There have been some recent problems with the server on which the PiHex web pages reside, due to some new hardware. As far as I know, the problems have now been resolved.
Work on the P6-optimized version of PiHex has been delayed pending an answer from Intel regarding an issue relating to the P6 core, used in the Pentium Pro and Pentium II. It looks like a bug, it acts like a bug, I'm waiting to get an answer on whether it really is a bug.
Meanwhile. I'm doing some preliminary work on the protocols for an automated version, so my time isn't being completely wasted.
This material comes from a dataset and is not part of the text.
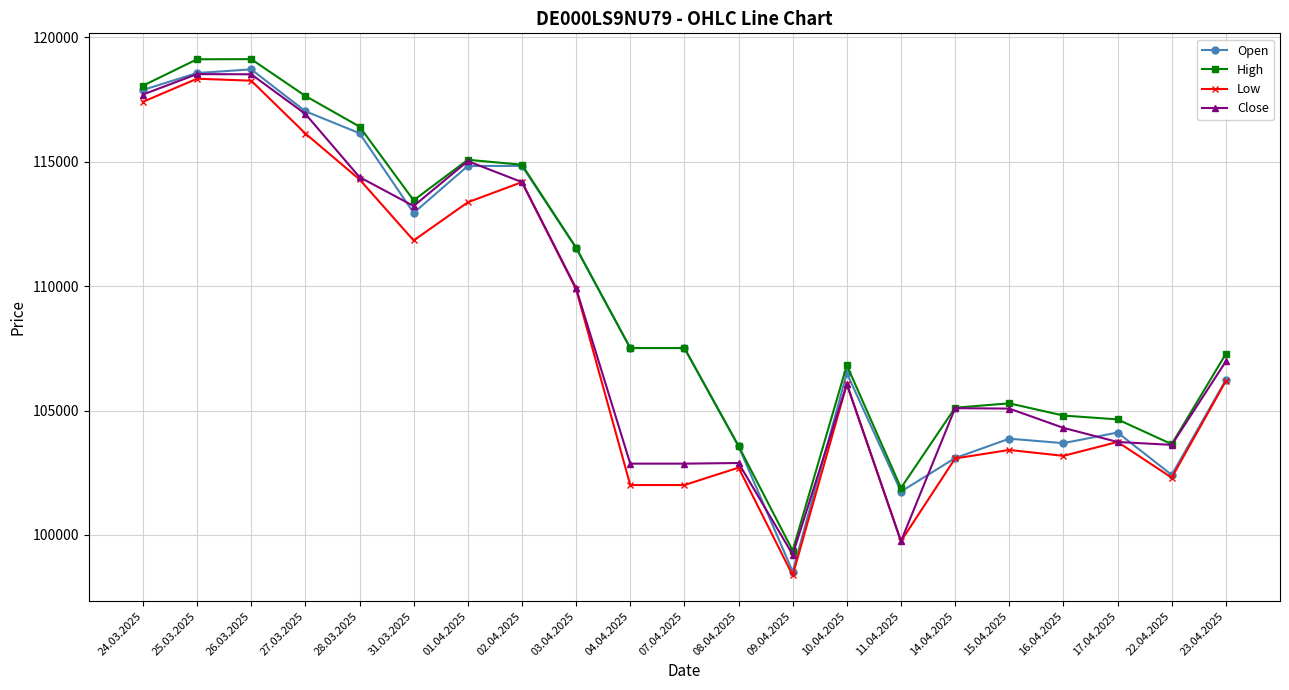

True or false: Low and High intersect in this chart.

False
I've updated my biographical information to reflect the fact that I have now officially graduated from high school, and also to mention the entrance scholarship I just won from SFU.
On a more relevant note, congratulations to Kimmo Herranen on being first to break the 0.5 P90 cpu year mark.
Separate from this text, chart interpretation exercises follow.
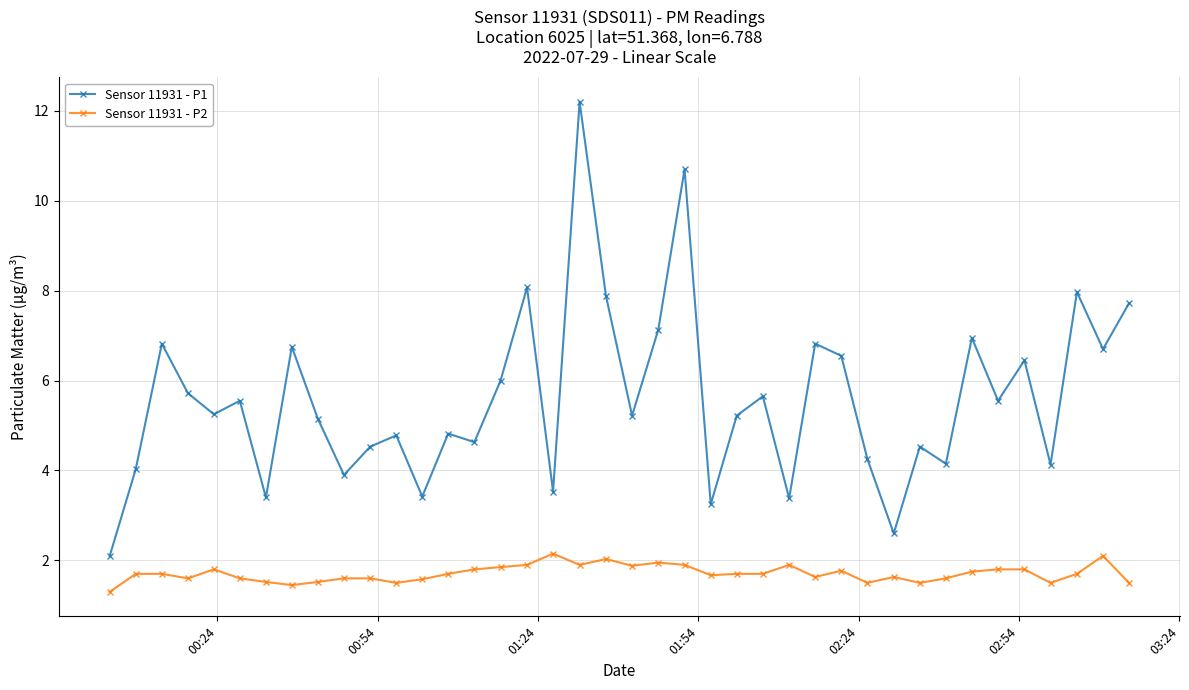

Which series has the largest total across all categories?

Sensor 11931 - P1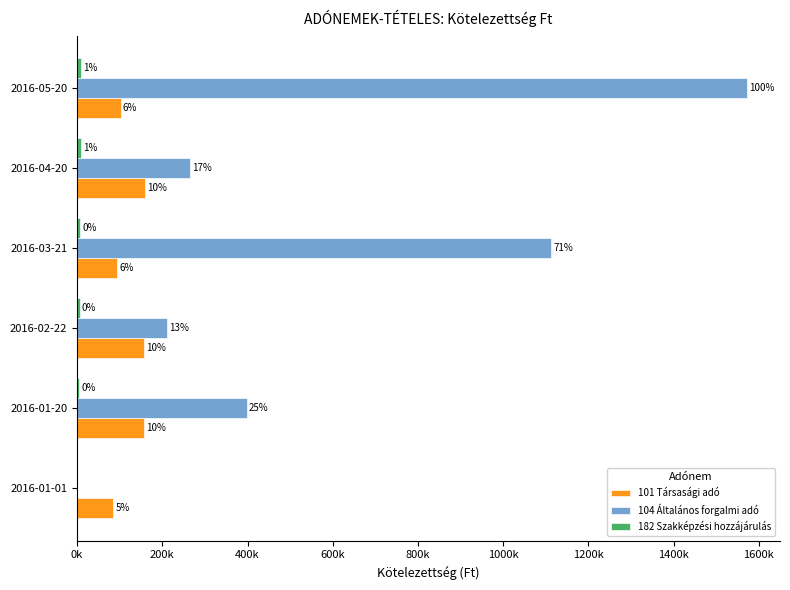

Reading left to right, list all the values displayed in this chart.

101 Társasági adó: 85000	158000	158000	94000	159000	102000
104 Általános forgalmi adó: 0	398000	210000	1112000	266000	1571000
182 Szakképzési hozzájárulás: 0	5000	6000	7000	9000	8000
Some people have noticed that the 'assigned' lines in the status plots sometimes move downwards between updates -- if you look at the 5 trillionth bit range now, you'll see that there was a range just recently assigned, even though a week ago, it showed that it was 100% assigned.
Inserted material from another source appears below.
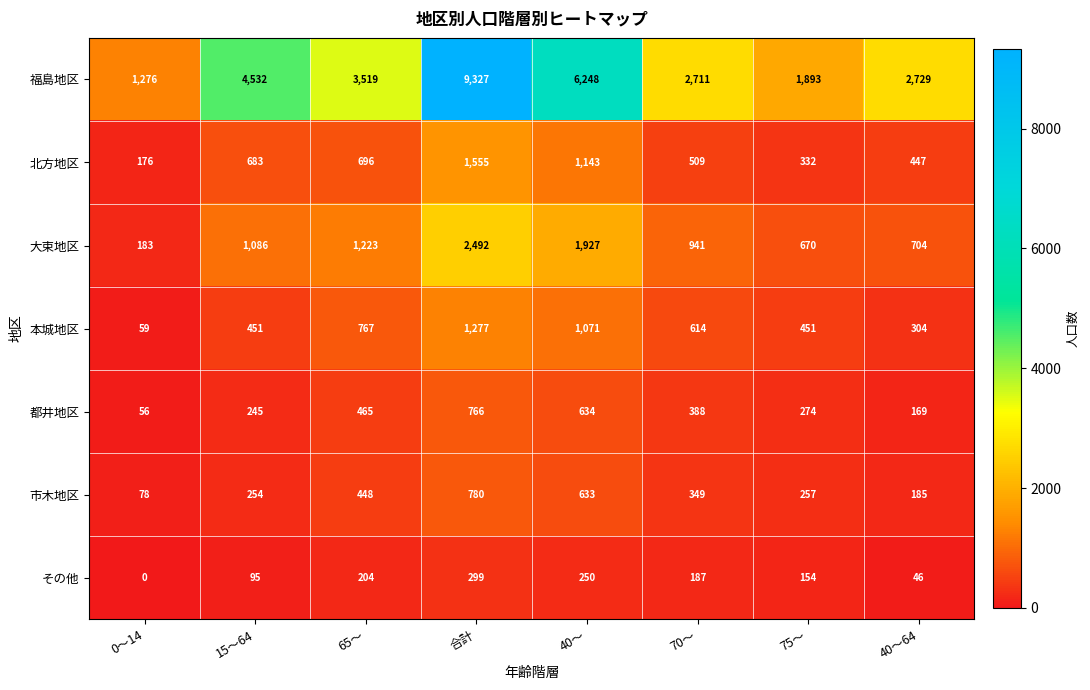

How many series are shown in this chart?

7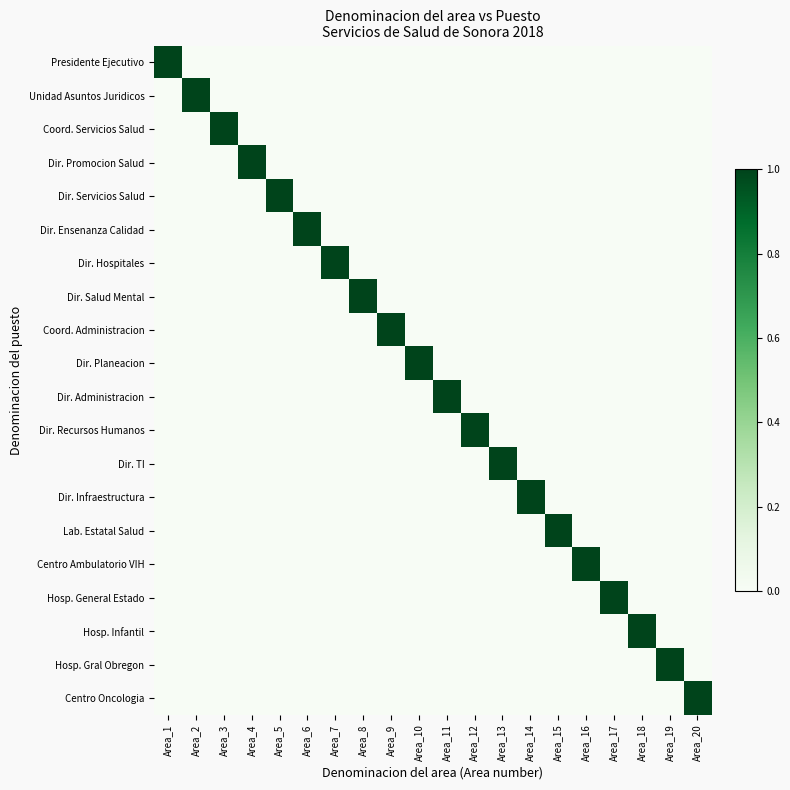

Which label corresponds to the smallest value in the chart?

Area_2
This is due to my re-assigning ranges after people drop out of PiHex for various reasons.
I've updated the status and top producers pages.
I noticed that the source code for download was only version 4.10. I've replaced it by version 4.11.
I've updated the status and top producers pages.
I've finally managed to find someone at Intel developer support who is willing to help me. Given the continued lack of support from AMD, this means that I'll likely release a version with P6 optimized code first, then release a K6 version later.
The status page is now up to date. I decided to scrap the idea of using Excel, so the plots are now less fancy, but more readable, and also much easier for me to update.
I've updated the Top producers page again. My lonely single Pentium 225 seems to be working rather hard; it is up at the top of the list, while other people who have far more CPU power are further down.
I will update the status page soon (really!), unfortunately I've been busy throwing up for the past few days.
I've just updated the Top producers page. A few new names are on here, and a couple people moved up a bit.
I will be updating the status page soon, but right now I'm concentrating on optimizing the code for K6 and P6 processors. I'm running into a bit of trouble with a lack of support from Intel and AMD, unfortunately, so it may take me a while.
April 29, 1998
I've added the 'Top producers' page. The names listed are as in my database. When I don't see any real name in the first e-mail I get from someone, I just enter the portion of their e-mail address before the '@' sign; consequently, the names in the 'top producers' list are not always the real names of people.
PiHex's website is now officially http://wayback.cecm.sfu.ca/projects/pihex/pihex.html. Please update your bookmarks.
April 21, 1998
I've just finished expanding the PiHex website: I've added this page, as well as a status page. I will have a 'Top producers' page, but I can't put it up yet; I've only gotten results back from six people so far, so I can't really make that page yet.
I'll soon be moving the PiHex webpages over to an account provided for them at the Center for Experimental and Constructive Mathematics here at SFU.
April 19, 1998
I've finished assigning ranges for the five trillionth bit calculation. I am now starting to assign ranges for the forty trillionth bit calculation.